Es war ein junges rundes Weib, deren Busen und Wuchs dem
Enthaltsamsten den Mund wässern gemacht hätte. Sie setzten
sich beide, und die Alte wollte die Klage beginnen, als die
Junge bat, dass sie am ersten sprechen, und sich entschleiern
dürfe. – Die Alte protestierte dawider, und machte viel
Lärmens. Ich erlaubte der Jungen, sich zu entschleiern und zu
sprechen. Sie lüftete den Schleyer, und beim Propheten! kein
schöneres Gesicht habe ich je gesehen; das Licht des
Paradieses strahlt nicht heller von den Wangen der Huris, als
ihre Schönheit mir in die Augen strahlte. Sie legte ihren
Schleyer auf eine sehr verführerische Weise zurechte, und
begann dann folgendermaßen:
Gott segne den Richter! die Klägerin ist meine Tante, die
nach meines Vaters Tode meine Erziehung übernahm bis ins
heiratmäßige Alter. Sie fragte mich, ob ich mich verehelichen
wollte, und auf mein Ja schlug sie mir einen Wechsler von Kufa
vor, den ich nahm, und glücklich mit ihm zusammenlebte. Meine
Tante, neidisch über das Glück unserer Ehe, war nur darauf
bedacht, dasselbe zu stören. Sie hatte eine Tochter, die eben
mannbar geworden, und die sie meinem Gemahle so oft unter die
Augen führte, bis er dieselbe zur Frau begehrte. Die Tante
willigte in das Begehren, mit dem Bedingniss, dass mein Gemahl
sich von mir scheiden, und mich den Befehlen seiner neuen Frau
unterwerfen sollte. – Wohlan, sprach mein Gemahl: Ich scheide
mich von ihr zum ersten, zum zweiten, zum dritten Male. Er
hielt hierauf Hochzeit mit meiner Base, und von gebietender
Frau war ich nun die Magd meiner Nachfolgerin geworden. Nicht
lange hernach verließ meine Tante das Haus, um besondere
Wirtschaft zu führen, und sie führte mich mit sich hinweg. Ihr
Gemahl, der lange abwesend gewesen war, kam um diese Zeit von
seinen Reisen zurück. Da er mich oft genug sah, verliebte er
sich in mich, und begehrte mich endlich zur Frau. Ich willigte
in sein Begehren mit dem Bedingnisse, dass er sich von meiner
Tante scheiden, und sie mir unterwerfen werde. Dein Wille
geschehe, sprach er, ich scheide mich von ihr zum ersten, zum
zweiten, zum dritten Male. – Nun ging die Wirtschaft anders,
ich herrschte im Hause, und meine Tante musste gehorchen. Bald
darauf starb mein Onkel und zweiter Gemahl, und hinterließ mir
eine Erbschaft von sechstausend Dirhems. Nachdem ich die
Trauer ausgezogen hatte, kam mein erster Gemahl, mich zu
besuchen. Ich habe dich immer, sprach er, wie meine Seele
geliebt; tausendmal habe ich den unglücklichen Tag verwünscht,
wo ich mich von dir getrennt. Ich fliege in deine Arme zurück,
wenn du ein andermal mit mir zusammen leben willst. – Warum
nicht, antwortete ich, aber mit dem Bedingniss, dass du dich
von deiner jetzigen Frau scheidest, und dass dieselbe mir
untergeben sei.
Ich scheide mich, sprach er, von ihr zum ersten, zum
zweiten, zum dritten Male, sie sei künftig deine Magd.

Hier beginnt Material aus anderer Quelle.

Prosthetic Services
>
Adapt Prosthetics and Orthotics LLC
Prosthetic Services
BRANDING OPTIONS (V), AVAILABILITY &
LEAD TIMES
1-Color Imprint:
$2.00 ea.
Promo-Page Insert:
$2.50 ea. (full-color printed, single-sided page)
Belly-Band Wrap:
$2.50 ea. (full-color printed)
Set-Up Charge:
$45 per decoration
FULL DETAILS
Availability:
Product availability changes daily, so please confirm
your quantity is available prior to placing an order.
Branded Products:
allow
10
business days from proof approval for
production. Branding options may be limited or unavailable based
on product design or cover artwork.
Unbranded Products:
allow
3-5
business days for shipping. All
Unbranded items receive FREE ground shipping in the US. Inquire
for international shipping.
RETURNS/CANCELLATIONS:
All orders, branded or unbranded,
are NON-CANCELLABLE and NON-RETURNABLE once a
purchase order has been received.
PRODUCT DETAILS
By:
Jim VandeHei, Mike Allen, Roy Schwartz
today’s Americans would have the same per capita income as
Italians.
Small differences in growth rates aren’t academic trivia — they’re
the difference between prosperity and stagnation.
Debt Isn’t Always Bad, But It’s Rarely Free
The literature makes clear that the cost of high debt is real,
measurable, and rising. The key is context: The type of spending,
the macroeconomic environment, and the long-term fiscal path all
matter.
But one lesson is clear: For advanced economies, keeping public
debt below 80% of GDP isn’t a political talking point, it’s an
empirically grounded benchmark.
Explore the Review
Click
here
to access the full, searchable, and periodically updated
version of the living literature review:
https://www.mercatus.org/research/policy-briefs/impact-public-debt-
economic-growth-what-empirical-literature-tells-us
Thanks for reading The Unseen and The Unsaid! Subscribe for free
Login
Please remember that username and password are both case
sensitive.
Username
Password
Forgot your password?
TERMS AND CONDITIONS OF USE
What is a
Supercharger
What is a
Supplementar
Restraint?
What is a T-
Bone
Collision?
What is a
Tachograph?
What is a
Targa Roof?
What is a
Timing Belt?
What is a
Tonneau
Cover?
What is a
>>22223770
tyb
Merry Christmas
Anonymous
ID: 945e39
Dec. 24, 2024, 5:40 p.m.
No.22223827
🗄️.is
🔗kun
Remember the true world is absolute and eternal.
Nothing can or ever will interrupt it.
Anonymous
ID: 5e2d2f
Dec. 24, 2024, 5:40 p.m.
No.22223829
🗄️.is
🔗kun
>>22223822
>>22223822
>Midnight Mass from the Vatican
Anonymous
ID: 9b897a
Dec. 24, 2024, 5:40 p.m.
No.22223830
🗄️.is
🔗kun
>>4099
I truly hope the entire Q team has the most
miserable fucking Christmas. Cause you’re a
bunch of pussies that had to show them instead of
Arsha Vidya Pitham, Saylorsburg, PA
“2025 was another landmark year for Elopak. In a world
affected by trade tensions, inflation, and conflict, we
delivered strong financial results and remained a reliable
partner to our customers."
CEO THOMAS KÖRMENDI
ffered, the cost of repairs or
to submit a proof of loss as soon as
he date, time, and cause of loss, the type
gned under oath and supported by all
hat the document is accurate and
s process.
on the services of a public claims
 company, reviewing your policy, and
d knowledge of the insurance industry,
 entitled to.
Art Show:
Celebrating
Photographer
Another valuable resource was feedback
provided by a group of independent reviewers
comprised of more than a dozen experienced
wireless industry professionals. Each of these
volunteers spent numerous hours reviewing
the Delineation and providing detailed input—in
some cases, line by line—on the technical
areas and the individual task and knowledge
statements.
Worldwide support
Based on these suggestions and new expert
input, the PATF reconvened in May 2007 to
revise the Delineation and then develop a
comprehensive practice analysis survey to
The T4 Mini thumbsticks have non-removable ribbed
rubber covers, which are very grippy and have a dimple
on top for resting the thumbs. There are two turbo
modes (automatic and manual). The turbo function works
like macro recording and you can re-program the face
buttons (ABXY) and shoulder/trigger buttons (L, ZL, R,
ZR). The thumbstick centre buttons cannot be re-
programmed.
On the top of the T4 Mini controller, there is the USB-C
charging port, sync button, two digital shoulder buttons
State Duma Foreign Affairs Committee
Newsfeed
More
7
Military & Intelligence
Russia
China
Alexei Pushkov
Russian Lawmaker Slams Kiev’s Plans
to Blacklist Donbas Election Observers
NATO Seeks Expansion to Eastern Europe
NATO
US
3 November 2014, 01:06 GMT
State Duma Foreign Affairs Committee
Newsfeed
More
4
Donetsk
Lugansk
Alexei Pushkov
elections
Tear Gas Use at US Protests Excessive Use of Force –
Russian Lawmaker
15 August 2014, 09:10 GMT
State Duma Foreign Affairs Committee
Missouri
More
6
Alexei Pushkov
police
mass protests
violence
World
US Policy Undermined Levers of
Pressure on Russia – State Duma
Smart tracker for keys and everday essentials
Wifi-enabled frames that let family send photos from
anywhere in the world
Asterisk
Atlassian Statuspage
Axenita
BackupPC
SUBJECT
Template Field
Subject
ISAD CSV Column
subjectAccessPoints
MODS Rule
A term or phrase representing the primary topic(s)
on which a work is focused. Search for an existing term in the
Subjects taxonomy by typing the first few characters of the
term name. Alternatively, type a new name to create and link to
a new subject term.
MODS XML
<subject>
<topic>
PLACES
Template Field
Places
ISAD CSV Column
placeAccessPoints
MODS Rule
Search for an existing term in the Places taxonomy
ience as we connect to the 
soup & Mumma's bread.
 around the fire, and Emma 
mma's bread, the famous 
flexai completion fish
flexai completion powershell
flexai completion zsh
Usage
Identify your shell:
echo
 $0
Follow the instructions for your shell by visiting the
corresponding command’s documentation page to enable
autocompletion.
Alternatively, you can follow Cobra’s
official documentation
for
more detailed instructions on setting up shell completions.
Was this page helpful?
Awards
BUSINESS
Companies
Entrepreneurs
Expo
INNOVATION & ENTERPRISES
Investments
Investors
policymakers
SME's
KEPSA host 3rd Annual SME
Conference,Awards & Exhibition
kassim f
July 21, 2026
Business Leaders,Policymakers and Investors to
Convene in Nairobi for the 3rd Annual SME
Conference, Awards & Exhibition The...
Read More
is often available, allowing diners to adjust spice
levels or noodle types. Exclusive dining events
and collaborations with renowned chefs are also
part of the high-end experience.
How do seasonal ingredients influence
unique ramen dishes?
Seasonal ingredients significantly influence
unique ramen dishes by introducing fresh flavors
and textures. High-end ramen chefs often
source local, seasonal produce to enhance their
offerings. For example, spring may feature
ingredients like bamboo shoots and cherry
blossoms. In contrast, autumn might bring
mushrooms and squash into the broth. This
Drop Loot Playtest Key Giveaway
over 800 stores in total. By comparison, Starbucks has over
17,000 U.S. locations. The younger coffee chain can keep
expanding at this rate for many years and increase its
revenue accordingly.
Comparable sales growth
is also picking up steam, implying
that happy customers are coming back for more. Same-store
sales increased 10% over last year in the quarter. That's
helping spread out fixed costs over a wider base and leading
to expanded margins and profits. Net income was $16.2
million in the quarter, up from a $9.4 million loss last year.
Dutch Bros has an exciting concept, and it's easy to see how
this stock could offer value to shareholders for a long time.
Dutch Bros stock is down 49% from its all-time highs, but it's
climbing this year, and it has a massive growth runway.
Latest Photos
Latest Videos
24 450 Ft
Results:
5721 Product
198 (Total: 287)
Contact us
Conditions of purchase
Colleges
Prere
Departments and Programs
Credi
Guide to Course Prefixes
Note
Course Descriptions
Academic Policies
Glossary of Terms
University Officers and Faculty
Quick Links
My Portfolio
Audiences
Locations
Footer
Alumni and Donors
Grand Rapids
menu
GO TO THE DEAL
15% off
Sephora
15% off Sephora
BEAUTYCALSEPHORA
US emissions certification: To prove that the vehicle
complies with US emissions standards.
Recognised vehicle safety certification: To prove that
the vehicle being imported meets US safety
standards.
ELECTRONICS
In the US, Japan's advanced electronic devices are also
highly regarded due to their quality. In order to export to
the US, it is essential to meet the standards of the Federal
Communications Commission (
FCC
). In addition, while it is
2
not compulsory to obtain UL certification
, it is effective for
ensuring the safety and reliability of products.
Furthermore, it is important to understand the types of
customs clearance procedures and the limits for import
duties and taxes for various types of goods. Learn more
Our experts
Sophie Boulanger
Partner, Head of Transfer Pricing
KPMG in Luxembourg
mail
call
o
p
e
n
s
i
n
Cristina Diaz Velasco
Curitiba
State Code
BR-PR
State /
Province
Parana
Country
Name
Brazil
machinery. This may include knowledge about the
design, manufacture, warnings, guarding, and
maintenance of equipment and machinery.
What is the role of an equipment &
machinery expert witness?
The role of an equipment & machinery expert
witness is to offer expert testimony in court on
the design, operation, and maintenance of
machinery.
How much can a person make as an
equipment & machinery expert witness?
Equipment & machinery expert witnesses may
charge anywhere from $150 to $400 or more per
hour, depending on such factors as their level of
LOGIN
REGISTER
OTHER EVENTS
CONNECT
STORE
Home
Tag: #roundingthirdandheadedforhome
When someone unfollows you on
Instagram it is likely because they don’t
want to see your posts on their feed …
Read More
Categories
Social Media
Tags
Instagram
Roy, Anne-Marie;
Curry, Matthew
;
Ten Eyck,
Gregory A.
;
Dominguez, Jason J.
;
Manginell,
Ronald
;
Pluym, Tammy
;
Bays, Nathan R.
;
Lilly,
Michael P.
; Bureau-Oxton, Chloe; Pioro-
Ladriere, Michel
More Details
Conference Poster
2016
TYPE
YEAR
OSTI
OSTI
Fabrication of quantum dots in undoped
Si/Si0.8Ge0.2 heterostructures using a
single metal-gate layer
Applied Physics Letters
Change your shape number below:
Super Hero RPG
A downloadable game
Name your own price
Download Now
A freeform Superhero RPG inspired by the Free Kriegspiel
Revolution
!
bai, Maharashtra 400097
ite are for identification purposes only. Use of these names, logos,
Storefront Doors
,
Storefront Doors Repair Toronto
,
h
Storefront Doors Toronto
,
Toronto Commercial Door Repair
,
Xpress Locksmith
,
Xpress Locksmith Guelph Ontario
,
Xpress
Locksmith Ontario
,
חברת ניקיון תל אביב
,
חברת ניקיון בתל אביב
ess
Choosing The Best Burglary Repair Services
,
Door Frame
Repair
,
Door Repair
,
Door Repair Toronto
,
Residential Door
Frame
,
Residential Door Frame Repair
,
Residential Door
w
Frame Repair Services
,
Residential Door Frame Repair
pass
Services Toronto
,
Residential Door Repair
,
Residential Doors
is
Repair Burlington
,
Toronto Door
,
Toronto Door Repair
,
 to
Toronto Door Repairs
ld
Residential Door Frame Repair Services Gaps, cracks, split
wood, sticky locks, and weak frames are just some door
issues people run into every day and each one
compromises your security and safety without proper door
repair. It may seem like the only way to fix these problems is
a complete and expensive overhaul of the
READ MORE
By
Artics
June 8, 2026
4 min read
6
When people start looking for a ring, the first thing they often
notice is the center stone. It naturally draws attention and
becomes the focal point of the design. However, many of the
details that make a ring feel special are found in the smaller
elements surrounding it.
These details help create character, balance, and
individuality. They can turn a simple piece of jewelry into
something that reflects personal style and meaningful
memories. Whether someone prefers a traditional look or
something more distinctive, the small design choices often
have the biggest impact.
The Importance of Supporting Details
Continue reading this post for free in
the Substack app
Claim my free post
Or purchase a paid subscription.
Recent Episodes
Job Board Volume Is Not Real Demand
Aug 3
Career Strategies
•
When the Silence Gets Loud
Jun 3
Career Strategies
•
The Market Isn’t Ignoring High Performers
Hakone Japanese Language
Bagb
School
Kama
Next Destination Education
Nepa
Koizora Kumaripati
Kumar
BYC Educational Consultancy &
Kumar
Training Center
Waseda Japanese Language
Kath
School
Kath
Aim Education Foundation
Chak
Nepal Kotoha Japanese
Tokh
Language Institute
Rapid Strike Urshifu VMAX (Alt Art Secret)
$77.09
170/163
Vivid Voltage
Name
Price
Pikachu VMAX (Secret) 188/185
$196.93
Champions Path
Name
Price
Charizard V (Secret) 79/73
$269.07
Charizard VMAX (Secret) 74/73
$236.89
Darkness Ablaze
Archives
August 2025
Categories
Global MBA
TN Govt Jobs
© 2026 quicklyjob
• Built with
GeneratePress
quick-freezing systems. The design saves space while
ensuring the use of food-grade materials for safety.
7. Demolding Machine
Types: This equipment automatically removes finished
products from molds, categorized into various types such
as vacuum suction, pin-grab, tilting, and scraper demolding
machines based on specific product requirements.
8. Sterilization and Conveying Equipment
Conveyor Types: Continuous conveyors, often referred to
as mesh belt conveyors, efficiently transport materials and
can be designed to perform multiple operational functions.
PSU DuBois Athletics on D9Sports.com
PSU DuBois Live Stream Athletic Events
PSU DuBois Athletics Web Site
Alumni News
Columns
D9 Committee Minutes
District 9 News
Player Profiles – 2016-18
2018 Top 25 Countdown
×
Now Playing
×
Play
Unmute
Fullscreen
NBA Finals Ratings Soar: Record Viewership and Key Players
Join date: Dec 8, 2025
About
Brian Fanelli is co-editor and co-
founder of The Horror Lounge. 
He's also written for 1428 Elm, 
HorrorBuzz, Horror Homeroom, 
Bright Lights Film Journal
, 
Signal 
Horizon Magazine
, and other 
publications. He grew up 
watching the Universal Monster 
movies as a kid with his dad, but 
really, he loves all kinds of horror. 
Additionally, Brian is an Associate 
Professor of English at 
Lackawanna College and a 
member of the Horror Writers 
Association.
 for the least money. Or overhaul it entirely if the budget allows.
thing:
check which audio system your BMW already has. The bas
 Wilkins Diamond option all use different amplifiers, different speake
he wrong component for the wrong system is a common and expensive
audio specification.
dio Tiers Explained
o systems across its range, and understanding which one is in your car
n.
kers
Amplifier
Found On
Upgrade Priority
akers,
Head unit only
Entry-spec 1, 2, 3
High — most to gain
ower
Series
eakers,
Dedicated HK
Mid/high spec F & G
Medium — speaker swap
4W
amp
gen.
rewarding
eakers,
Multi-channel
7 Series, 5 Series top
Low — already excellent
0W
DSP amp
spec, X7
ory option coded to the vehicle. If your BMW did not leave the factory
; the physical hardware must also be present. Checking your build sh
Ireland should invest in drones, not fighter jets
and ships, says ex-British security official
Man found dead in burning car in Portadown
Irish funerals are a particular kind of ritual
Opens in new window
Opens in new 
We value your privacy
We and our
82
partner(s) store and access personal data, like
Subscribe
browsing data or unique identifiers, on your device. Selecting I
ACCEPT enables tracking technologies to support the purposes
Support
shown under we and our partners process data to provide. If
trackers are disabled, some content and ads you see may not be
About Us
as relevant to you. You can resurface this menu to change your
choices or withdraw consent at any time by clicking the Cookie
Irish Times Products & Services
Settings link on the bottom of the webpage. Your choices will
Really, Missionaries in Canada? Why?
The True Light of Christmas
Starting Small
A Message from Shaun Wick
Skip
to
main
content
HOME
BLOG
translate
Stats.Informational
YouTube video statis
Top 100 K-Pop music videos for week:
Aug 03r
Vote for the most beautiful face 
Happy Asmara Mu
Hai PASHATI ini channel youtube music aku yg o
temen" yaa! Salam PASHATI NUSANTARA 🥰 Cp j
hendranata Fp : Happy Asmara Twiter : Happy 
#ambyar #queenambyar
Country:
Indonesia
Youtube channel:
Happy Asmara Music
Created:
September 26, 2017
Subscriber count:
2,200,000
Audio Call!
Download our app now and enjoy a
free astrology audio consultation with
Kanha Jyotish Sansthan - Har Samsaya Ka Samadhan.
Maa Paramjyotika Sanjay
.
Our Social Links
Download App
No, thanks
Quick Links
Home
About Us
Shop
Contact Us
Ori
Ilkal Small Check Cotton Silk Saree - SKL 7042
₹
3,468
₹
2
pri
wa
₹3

So war ich dann die Gebieterin meiner Base und meiner
Tante, der beiden Gemahlinnen meiner Eheherren.
Alles dies ist wahr, von Wort zu Wort, redete die Alte ein,
sie hat für mich gesprochen und sich selbst angeklagt. Habe
ich denn kein Recht, Genugtuung dafür zu fordern, dass sie mir
und meiner Tochter unsere Männer geraubt, und uns zu ihren
Mägden gemacht hat. Der Fall schien mir sehr verworren, und
ich wusste nicht, wie ich sprechen sollte. Unstreitig war eine
Übertretung des Gesetzes hier mit untergelaufen. Der Oheim
hätte seine Nichte nicht heiraten sollen. Aber er war tot, und
keine Klage konnte daher statt haben wider ihn. Ich entschied,
dass die Alte frei sein, ihre Tochter in die Rechte einer
rechtmäßigen Gemahlin treten, und dieselben mit der jungen
Frau teilen solle.
Dies, o Herr, so endete der Richter Ebi Sinli seine
Erzählung, ist einer der seltsamsten und merkwürdigsten Fälle,
die mir je in Ausübung meines Amtes vorgekommen.